70 miliardi di euro. A tanto ammontano le risorse che, ogni anno, i contribuenti europei versano nelle casse delle aziende che gestiscono reti e forniscono servizi di trasporto collettivo locale e di lunga percorrenza. Risorse necessarie, ripetono in coro decisori pubblici di ogni Paese e di ogni schieramento, per garantire il “diritto alla mobilità” delle persone a più basso reddito e per perseguire l’obiettivo del riequilibrio modale: meno auto e più tram, meno tir e più vagoni ferroviari. Solo così, ci dicono, la mobilità potrà divenire “sostenibile”.

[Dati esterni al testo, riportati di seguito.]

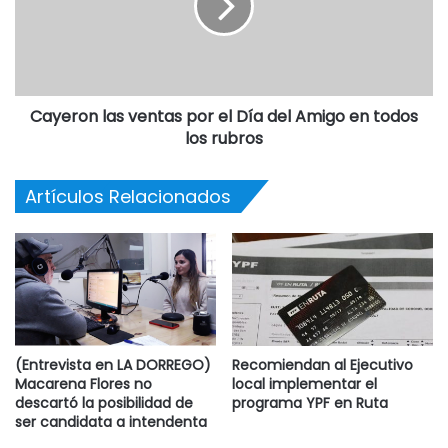
Cayeron las ventas por el Día del Amigo en todos
los rubros
Artículos Relacionados
(Entrevista en LA DORREGO)
Recomiendan al Ejecutivo
Macarena Flores no
local implementar el
descartó la posibilidad de
programa YPF en Ruta
ser candidata a intendenta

In questo libro, che raccoglie i contributi di importanti studiosi del settore (Wendell Cox, Marco Ponti, Rémy Prud’Homme e Francesco Ramella), si mostra però come tale ingente trasferimento di risorse non abbia portato ad alcun risultato apprezzabile. Per i loro spostamenti quotidiani, i cittadini continuano a preferire in larghissima maggioranza, i poveri non meno dei ricchi, l’ipertassata auto; mentre, per il trasporto merci, la quota di mercato della ferrovia, espressa in termini di fatturato, è prossima allo zero. Sembra dunque giunto il momento di cambiare strada e di assumere come priorità la riduzione dell’impatto del settore dei trasporti sulla finanza pubblica: meno spesa, meno tasse, meno inquinamento e più mobilità.

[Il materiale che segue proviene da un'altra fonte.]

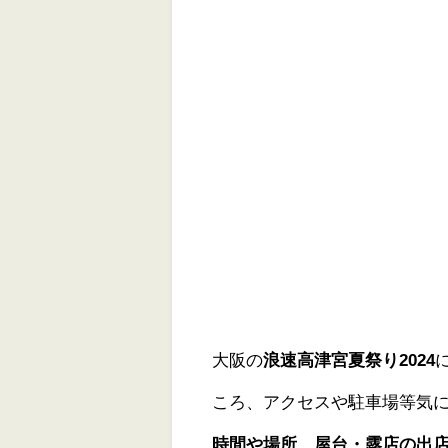
大阪の
浪速高津宮夏祭り2024
ころ、アクセスや駐車場等気
時間や場所、屋台・露店の出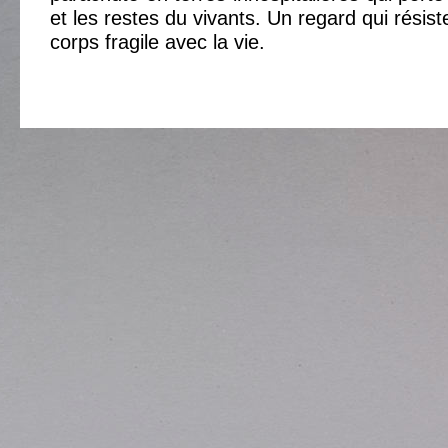
et les restes du vivants. Un regard qui résis
corps fragile avec la vie.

Come scrive Enrico Musso, presidente della Società Italiana di Economia dei Trasporti e della Logistica, nella sua prefazione: «Il sistema dei trasporti, a tutti i livelli, deve recuperare efficacia e soprattutto efficienza. Deve produrre una mobilità migliore a costi più bassi, soprattutto per il contribuente. E per farlo, deve concentrare l’intervento pubblico e la fiscalità dove davvero ha un senso, ritirandoli da altri comparti dove, all’opposto, servono robuste iniezioni di impresa e concorrenza». Un’altra politica, economicamente sostenibile, è possibile.